A Behavioral Theory of the Firm has become a classic work in organizational theory, and is one of the most significant contributions to theory intended to improve the operation of the modern corporation. The authors use experiments and empirical observations to build their model of decision making. They reject the structure of the firm as represented by classical economic theory, instead they focus on the discretion of management. They also offer a new way of viewing the effects of organization, communications and individuals on the firm's overall activity. This is path breaking book and among the most important and provocative interpretations yet advanced for seeing inside the firm to understand it as an organization and an economic entity.
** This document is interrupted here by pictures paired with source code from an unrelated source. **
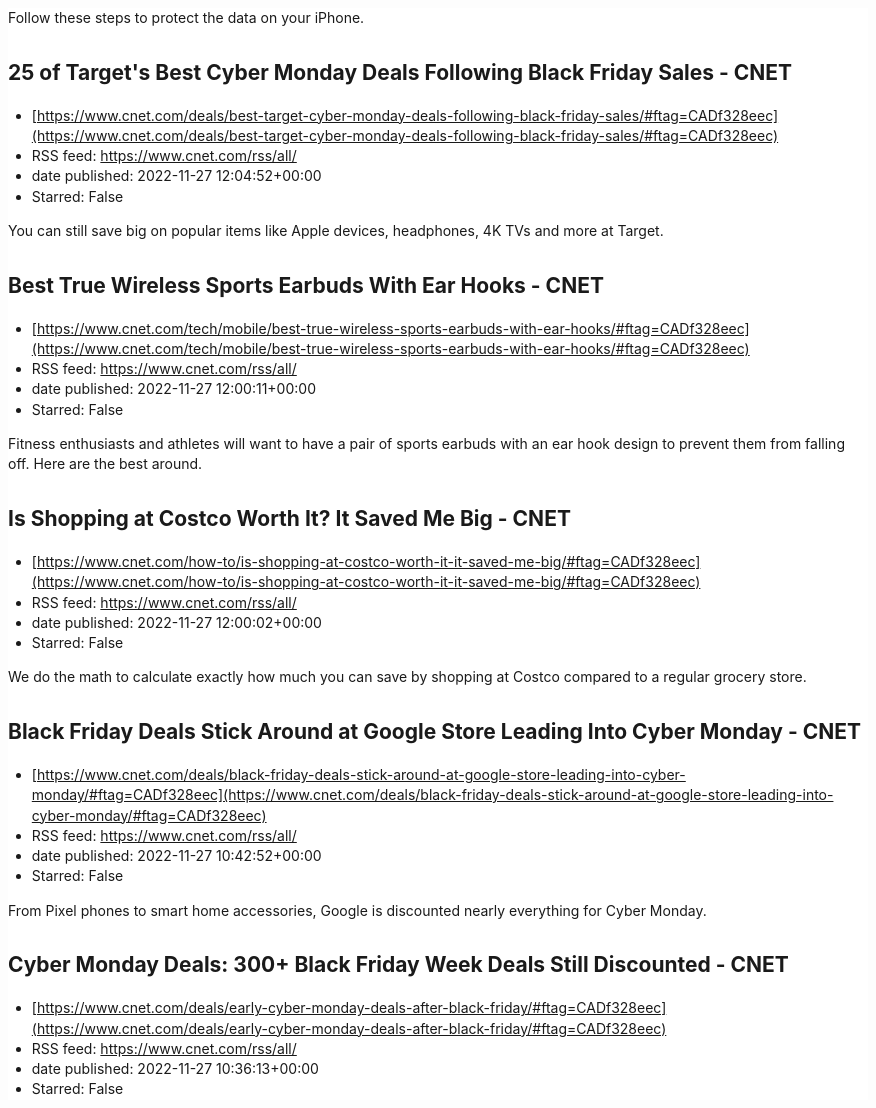 Follow these steps to protect the data on your iPhone.

## 25 of Target's Best Cyber Monday Deals Following Black Friday Sales     - CNET
 - [https://www.cnet.com/deals/best-target-cyber-monday-deals-following-black-friday-sales/#ftag=CADf328eec](https://www.cnet.com/deals/best-target-cyber-monday-deals-following-black-friday-sales/#ftag=CADf328eec)
 - RSS feed: https://www.cnet.com/rss/all/
 - date published: 2022-11-27 12:04:52+00:00
 - Starred: False

You can still save big on popular items like Apple devices, headphones, 4K TVs and more at Target.

## Best True Wireless Sports Earbuds With Ear Hooks     - CNET
 - [https://www.cnet.com/tech/mobile/best-true-wireless-sports-earbuds-with-ear-hooks/#ftag=CADf328eec](https://www.cnet.com/tech/mobile/best-true-wireless-sports-earbuds-with-ear-hooks/#ftag=CADf328eec)
 - RSS feed: https://www.cnet.com/rss/all/
 - date published: 2022-11-27 12:00:11+00:00
 - Starred: False

Fitness enthusiasts and athletes will want to have a pair of sports earbuds with an ear hook design to prevent them from falling off. Here are the best around.

## Is Shopping at Costco Worth It? It Saved Me Big     - CNET
 - [https://www.cnet.com/how-to/is-shopping-at-costco-worth-it-it-saved-me-big/#ftag=CADf328eec](https://www.cnet.com/how-to/is-shopping-at-costco-worth-it-it-saved-me-big/#ftag=CADf328eec)
 - RSS feed: https://www.cnet.com/rss/all/
 - date published: 2022-11-27 12:00:02+00:00
 - Starred: False

We do the math to calculate exactly how much you can save by shopping at Costco compared to a regular grocery store.

## Black Friday Deals Stick Around at Google Store Leading Into Cyber Monday     - CNET
 - [https://www.cnet.com/deals/black-friday-deals-stick-around-at-google-store-leading-into-cyber-monday/#ftag=CADf328eec](https://www.cnet.com/deals/black-friday-deals-stick-around-at-google-store-leading-into-cyber-monday/#ftag=CADf328eec)
 - RSS feed: https://www.cnet.com/rss/all/
 - date published: 2022-11-27 10:42:52+00:00
 - Starred: False

From Pixel phones to smart home accessories, Google is discounted nearly everything for Cyber Monday.

## Cyber Monday Deals: 300+ Black Friday Week Deals Still Discounted     - CNET
 - [https://www.cnet.com/deals/early-cyber-monday-deals-after-black-friday/#ftag=CADf328eec](https://www.cnet.com/deals/early-cyber-monday-deals-after-black-friday/#ftag=CADf328eec)
 - RSS feed: https://www.cnet.com/rss/all/
 - date published: 2022-11-27 10:36:13+00:00
 - Starred: False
Economic decision-making in firms is influenced not only by market factors but also by internal dynamics. Firms, as large and complex organizations, actively shape and respond to market conditions through their structures and strategies. Four key aspects have been emphasized in order to study the internal dynamics of firms, which are: 1. Focusing on a few critical economic decisions made by firms, 2. Developing a process-oriented model of the firm, 3. Ensuring models are closely linked to empirical observations, and 4. Creating a theory with general applicability beyond the specific firms studied. This classic work highlights the importance of understanding the internal and external factors that influence firm decision-making. Throughout the book the assumption of rationality is challenged, both empirically and descriptively.
I found this book to be completely unreadable and I really gave it a good shot because I am interested in understanding the behavioral theory of the firm (or at least I was before trying to read this sucker).
This classic work uses economic and decision theories to describe the behavior of the firm. Best quote, "...we cannot assume that a rational manager can treat the organization as a simple instrument in his dealings with the external world" (p. 205).